Action item: Give every line of source text in the data below as a JSON list of strings, one string per line, skipping blank lines. Leave the pictures out of your answer.

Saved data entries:
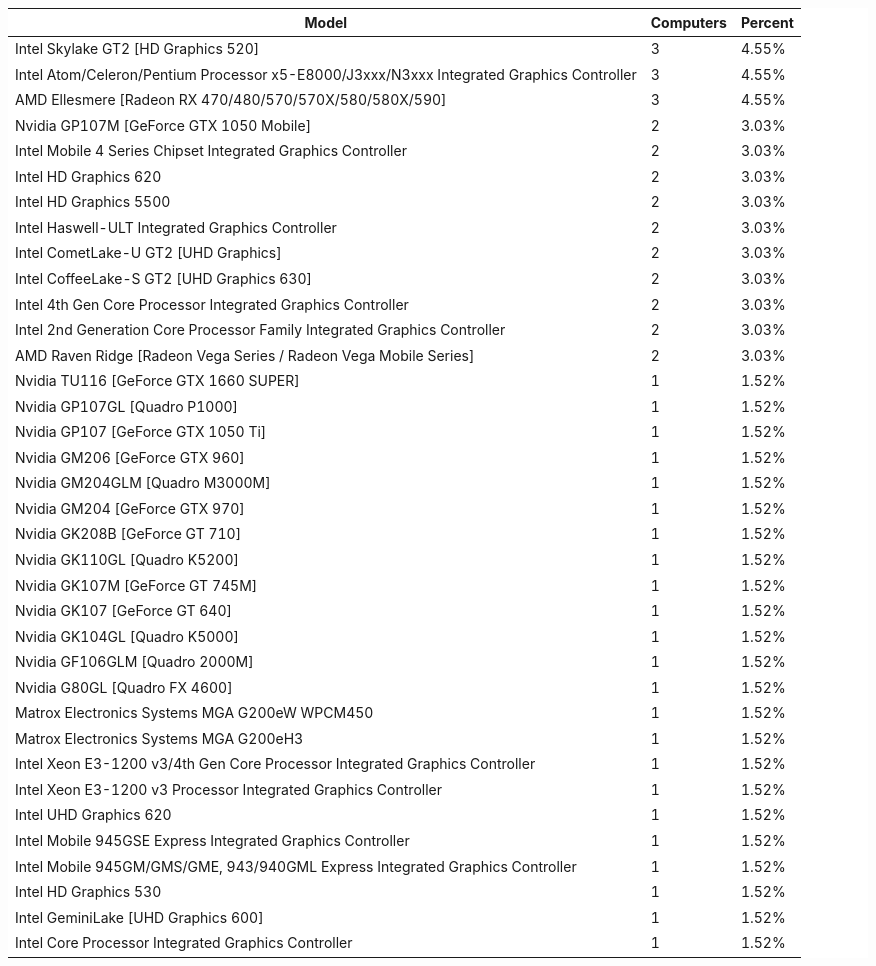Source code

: 
| Model                                                                                    | Computers | Percent |
|------------------------------------------------------------------------------------------|-----------|---------|
| Intel Skylake GT2 [HD Graphics 520]                                                      | 3         | 4.55%   |
| Intel Atom/Celeron/Pentium Processor x5-E8000/J3xxx/N3xxx Integrated Graphics Controller | 3         | 4.55%   |
| AMD Ellesmere [Radeon RX 470/480/570/570X/580/580X/590]                                  | 3         | 4.55%   |
| Nvidia GP107M [GeForce GTX 1050 Mobile]                                                  | 2         | 3.03%   |
| Intel Mobile 4 Series Chipset Integrated Graphics Controller                             | 2         | 3.03%   |
| Intel HD Graphics 620                                                                    | 2         | 3.03%   |
| Intel HD Graphics 5500                                                                   | 2         | 3.03%   |
| Intel Haswell-ULT Integrated Graphics Controller                                         | 2         | 3.03%   |
| Intel CometLake-U GT2 [UHD Graphics]                                                     | 2         | 3.03%   |
| Intel CoffeeLake-S GT2 [UHD Graphics 630]                                                | 2         | 3.03%   |
| Intel 4th Gen Core Processor Integrated Graphics Controller                              | 2         | 3.03%   |
| Intel 2nd Generation Core Processor Family Integrated Graphics Controller                | 2         | 3.03%   |
| AMD Raven Ridge [Radeon Vega Series / Radeon Vega Mobile Series]                         | 2         | 3.03%   |
| Nvidia TU116 [GeForce GTX 1660 SUPER]                                                    | 1         | 1.52%   |
| Nvidia GP107GL [Quadro P1000]                                                            | 1         | 1.52%   |
| Nvidia GP107 [GeForce GTX 1050 Ti]                                                       | 1         | 1.52%   |
| Nvidia GM206 [GeForce GTX 960]                                                           | 1         | 1.52%   |
| Nvidia GM204GLM [Quadro M3000M]                                                          | 1         | 1.52%   |
| Nvidia GM204 [GeForce GTX 970]                                                           | 1         | 1.52%   |
| Nvidia GK208B [GeForce GT 710]                                                           | 1         | 1.52%   |
| Nvidia GK110GL [Quadro K5200]                                                            | 1         | 1.52%   |
| Nvidia GK107M [GeForce GT 745M]                                                          | 1         | 1.52%   |
| Nvidia GK107 [GeForce GT 640]                                                            | 1         | 1.52%   |
| Nvidia GK104GL [Quadro K5000]                                                            | 1         | 1.52%   |
| Nvidia GF106GLM [Quadro 2000M]                                                           | 1         | 1.52%   |
| Nvidia G80GL [Quadro FX 4600]                                                            | 1         | 1.52%   |
| Matrox Electronics Systems MGA G200eW WPCM450                                            | 1         | 1.52%   |
| Matrox Electronics Systems MGA G200eH3                                                   | 1         | 1.52%   |
| Intel Xeon E3-1200 v3/4th Gen Core Processor Integrated Graphics Controller              | 1         | 1.52%   |
| Intel Xeon E3-1200 v3 Processor Integrated Graphics Controller                           | 1         | 1.52%   |
| Intel UHD Graphics 620                                                                   | 1         | 1.52%   |
| Intel Mobile 945GSE Express Integrated Graphics Controller                               | 1         | 1.52%   |
| Intel Mobile 945GM/GMS/GME, 943/940GML Express Integrated Graphics Controller            | 1         | 1.52%   |
| Intel HD Graphics 530                                                                    | 1         | 1.52%   |
| Intel GeminiLake [UHD Graphics 600]                                                      | 1         | 1.52%   |
| Intel Core Processor Integrated Graphics Controller                                      | 1         | 1.52%   |
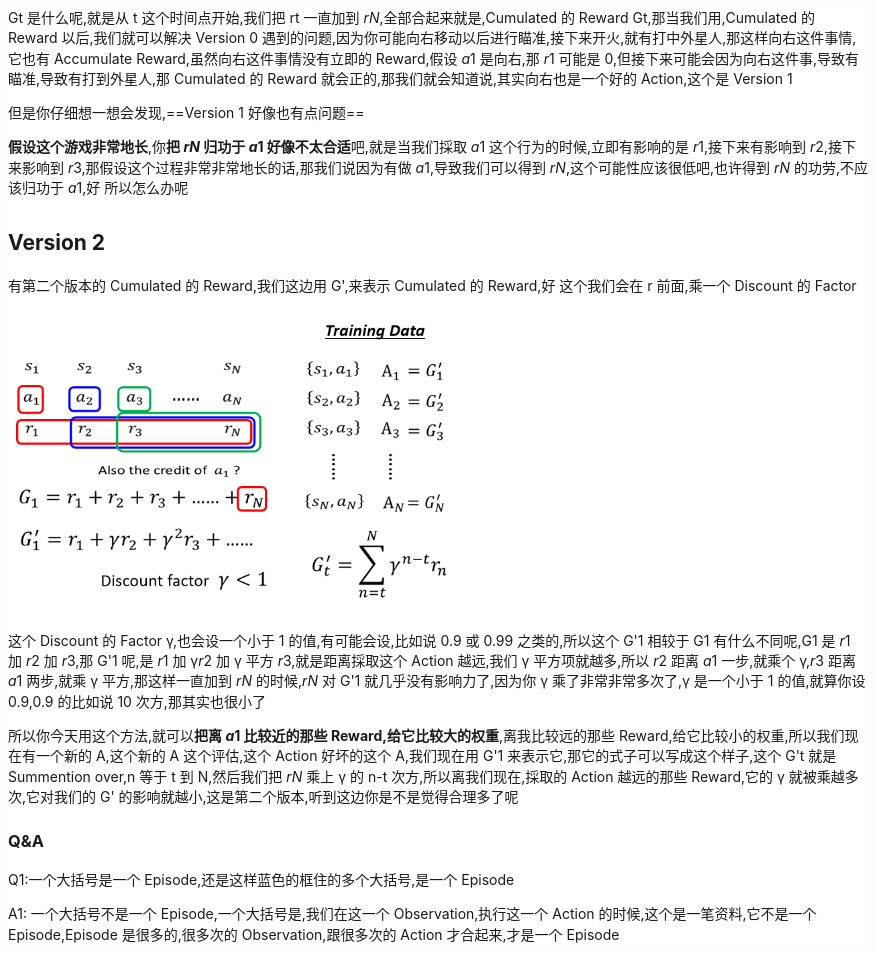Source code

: Gt 是什么呢,就是从 t 这个时间点开始,我们把 rt 一直加到 $rN$,全部合起来就是,Cumulated 的 Reward Gt,那当我们用,Cumulated 的 Reward 以后,我们就可以解决 Version 0 遇到的问题,因为你可能向右移动以后进行瞄准,接下来开火,就有打中外星人,那这样向右这件事情,它也有 Accumulate Reward,虽然向右这件事情没有立即的 Reward,假设 $a1$ 是向右,那 $r1$ 可能是 0,但接下来可能会因为向右这件事,导致有瞄准,导致有打到外星人,那 Cumulated 的 Reward 就会正的,那我们就会知道说,其实向右也是一个好的 Action,这个是 Version 1

但是你仔细想一想会发现,==Version 1 好像也有点问题==

**假设这个游戏非常地长**,你**把 $rN$ 归功于 $a1$ 好像不太合适**吧,就是当我们採取 $a1$ 这个行为的时候,立即有影响的是 $r1$,接下来有影响到 $r2$,接下来影响到 $r3$,那假设这个过程非常非常地长的话,那我们说因为有做 $a1$,导致我们可以得到 $rN$,这个可能性应该很低吧,也许得到 $rN$ 的功劳,不应该归功于 $a1$,好 所以怎么办呢

## Version 2

有第二个版本的 Cumulated 的 Reward,我们这边用 G',来表示 Cumulated 的 Reward,好 这个我们会在 r 前面,乘一个 Discount 的 Factor

<img src="./images/image-20211025095219890.png" alt="image-20211025095219890" style="zoom:67%;" />

这个 Discount 的 Factor γ,也会设一个小于 1 的值,有可能会设,比如说 0.9 或 0.99 之类的,所以这个 G'1 相较于 G1 有什么不同呢,G1 是 $r1$ 加 $r2$ 加 $r3$,那 G'1 呢,是 $r1$ 加 γ$r2$ 加 γ 平方 $r3$,就是距离採取这个 Action 越远,我们 γ 平方项就越多,所以 $r2$ 距离 $a1$ 一步,就乘个 γ,$r3$ 距离 $a1$ 两步,就乘 γ 平方,那这样一直加到 $rN$ 的时候,$rN$ 对 G'1 就几乎没有影响力了,因为你 γ 乘了非常非常多次了,γ 是一个小于 1 的值,就算你设 0.9,0.9 的比如说 10 次方,那其实也很小了

所以你今天用这个方法,就可以**把离 $a1$ 比较近的那些 Reward,给它比较大的权重**,离我比较远的那些 Reward,给它比较小的权重,所以我们现在有一个新的 A,这个新的 A 这个评估,这个 Action 好坏的这个 A,我们现在用 G'1 来表示它,那它的式子可以写成这个样子,这个 G't 就是 Summention over,n 等于 t 到 N,然后我们把 $rN$ 乘上 γ 的 n-t 次方,所以离我们现在,採取的 Action 越远的那些 Reward,它的 γ 就被乘越多次,它对我们的 G' 的影响就越小,这是第二个版本,听到这边你是不是觉得合理多了呢 

### Q&A

Q1:一个大括号是一个 Episode,还是这样蓝色的框住的多个大括号,是一个 Episode

A1: 一个大括号不是一个 Episode,一个大括号是,我们在这一个 Observation,执行这一个 Action 的时候,这个是一笔资料,它不是一个 Episode,Episode 是很多的,很多次的 Observation,跟很多次的 Action 才合起来,才是一个 Episode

Answer section:
[
  "Source code",
  ": ",
  "| Model                                                                                    | Computers | Percent |",
  "|------------------------------------------------------------------------------------------|-----------|---------|",
  "| Intel Skylake GT2 [HD Graphics 520]                                                      | 3         | 4.55%   |",
  "| Intel Atom/Celeron/Pentium Processor x5-E8000/J3xxx/N3xxx Integrated Graphics Controller | 3         | 4.55%   |",
  "| AMD Ellesmere [Radeon RX 470/480/570/570X/580/580X/590]                                  | 3         | 4.55%   |",
  "| Nvidia GP107M [GeForce GTX 1050 Mobile]                                                  | 2         | 3.03%   |",
  "| Intel Mobile 4 Series Chipset Integrated Graphics Controller                             | 2         | 3.03%   |",
  "| Intel HD Graphics 620                                                                    | 2         | 3.03%   |",
  "| Intel HD Graphics 5500                                                                   | 2         | 3.03%   |",
  "| Intel Haswell-ULT Integrated Graphics Controller                                         | 2         | 3.03%   |",
  "| Intel CometLake-U GT2 [UHD Graphics]                                                     | 2         | 3.03%   |",
  "| Intel CoffeeLake-S GT2 [UHD Graphics 630]                                                | 2         | 3.03%   |",
  "| Intel 4th Gen Core Processor Integrated Graphics Controller                              | 2         | 3.03%   |",
  "| Intel 2nd Generation Core Processor Family Integrated Graphics Controller                | 2         | 3.03%   |",
  "| AMD Raven Ridge [Radeon Vega Series / Radeon Vega Mobile Series]                         | 2         | 3.03%   |",
  "| Nvidia TU116 [GeForce GTX 1660 SUPER]                                                    | 1         | 1.52%   |",
  "| Nvidia GP107GL [Quadro P1000]                                                            | 1         | 1.52%   |",
  "| Nvidia GP107 [GeForce GTX 1050 Ti]                                                       | 1         | 1.52%   |",
  "| Nvidia GM206 [GeForce GTX 960]                                                           | 1         | 1.52%   |",
  "| Nvidia GM204GLM [Quadro M3000M]                                                          | 1         | 1.52%   |",
  "| Nvidia GM204 [GeForce GTX 970]                                                           | 1         | 1.52%   |",
  "| Nvidia GK208B [GeForce GT 710]                                                           | 1         | 1.52%   |",
  "| Nvidia GK110GL [Quadro K5200]                                                            | 1         | 1.52%   |",
  "| Nvidia GK107M [GeForce GT 745M]                                                          | 1         | 1.52%   |",
  "| Nvidia GK107 [GeForce GT 640]                                                            | 1         | 1.52%   |",
  "| Nvidia GK104GL [Quadro K5000]                                                            | 1         | 1.52%   |",
  "| Nvidia GF106GLM [Quadro 2000M]                                                           | 1         | 1.52%   |",
  "| Nvidia G80GL [Quadro FX 4600]                                                            | 1         | 1.52%   |",
  "| Matrox Electronics Systems MGA G200eW WPCM450                                            | 1         | 1.52%   |",
  "| Matrox Electronics Systems MGA G200eH3                                                   | 1         | 1.52%   |",
  "| Intel Xeon E3-1200 v3/4th Gen Core Processor Integrated Graphics Controller              | 1         | 1.52%   |",
  "| Intel Xeon E3-1200 v3 Processor Integrated Graphics Controller                           | 1         | 1.52%   |",
  "| Intel UHD Graphics 620                                                                   | 1         | 1.52%   |",
  "| Intel Mobile 945GSE Express Integrated Graphics Controller                               | 1         | 1.52%   |",
  "| Intel Mobile 945GM/GMS/GME, 943/940GML Express Integrated Graphics Controller            | 1         | 1.52%   |",
  "| Intel HD Graphics 530                                                                    | 1         | 1.52%   |",
  "| Intel GeminiLake [UHD Graphics 600]                                                      | 1         | 1.52%   |",
  "| Intel Core Processor Integrated Graphics Controller                                      | 1         | 1.52%   |",
  "Source code",
  ": Gt 是什么呢,就是从 t 这个时间点开始,我们把 rt 一直加到 $rN$,全部合起来就是,Cumulated 的 Reward Gt,那当我们用,Cumulated 的 Reward 以后,我们就可以解决 Version 0 遇到的问题,因为你可能向右移动以后进行瞄准,接下来开火,就有打中外星人,那这样向右这件事情,它也有 Accumulate Reward,虽然向右这件事情没有立即的 Reward,假设 $a1$ 是向右,那 $r1$ 可能是 0,但接下来可能会因为向右这件事,导致有瞄准,导致有打到外星人,那 Cumulated 的 Reward 就会正的,那我们就会知道说,其实向右也是一个好的 Action,这个是 Version 1",
  "但是你仔细想一想会发现,==Version 1 好像也有点问题==",
  "**假设这个游戏非常地长**,你**把 $rN$ 归功于 $a1$ 好像不太合适**吧,就是当我们採取 $a1$ 这个行为的时候,立即有影响的是 $r1$,接下来有影响到 $r2$,接下来影响到 $r3$,那假设这个过程非常非常地长的话,那我们说因为有做 $a1$,导致我们可以得到 $rN$,这个可能性应该很低吧,也许得到 $rN$ 的功劳,不应该归功于 $a1$,好 所以怎么办呢",
  "## Version 2",
  "有第二个版本的 Cumulated 的 Reward,我们这边用 G',来表示 Cumulated 的 Reward,好 这个我们会在 r 前面,乘一个 Discount 的 Factor",
  "<img src=\"./images/image-20211025095219890.png\" alt=\"image-20211025095219890\" style=\"zoom:67%;\" />",
  "这个 Discount 的 Factor γ,也会设一个小于 1 的值,有可能会设,比如说 0.9 或 0.99 之类的,所以这个 G'1 相较于 G1 有什么不同呢,G1 是 $r1$ 加 $r2$ 加 $r3$,那 G'1 呢,是 $r1$ 加 γ$r2$ 加 γ 平方 $r3$,就是距离採取这个 Action 越远,我们 γ 平方项就越多,所以 $r2$ 距离 $a1$ 一步,就乘个 γ,$r3$ 距离 $a1$ 两步,就乘 γ 平方,那这样一直加到 $rN$ 的时候,$rN$ 对 G'1 就几乎没有影响力了,因为你 γ 乘了非常非常多次了,γ 是一个小于 1 的值,就算你设 0.9,0.9 的比如说 10 次方,那其实也很小了",
  "所以你今天用这个方法,就可以**把离 $a1$ 比较近的那些 Reward,给它比较大的权重**,离我比较远的那些 Reward,给它比较小的权重,所以我们现在有一个新的 A,这个新的 A 这个评估,这个 Action 好坏的这个 A,我们现在用 G'1 来表示它,那它的式子可以写成这个样子,这个 G't 就是 Summention over,n 等于 t 到 N,然后我们把 $rN$ 乘上 γ 的 n-t 次方,所以离我们现在,採取的 Action 越远的那些 Reward,它的 γ 就被乘越多次,它对我们的 G' 的影响就越小,这是第二个版本,听到这边你是不是觉得合理多了呢 ",
  "### Q&A",
  "Q1:一个大括号是一个 Episode,还是这样蓝色的框住的多个大括号,是一个 Episode",
  "A1: 一个大括号不是一个 Episode,一个大括号是,我们在这一个 Observation,执行这一个 Action 的时候,这个是一笔资料,它不是一个 Episode,Episode 是很多的,很多次的 Observation,跟很多次的 Action 才合起来,才是一个 Episode"
]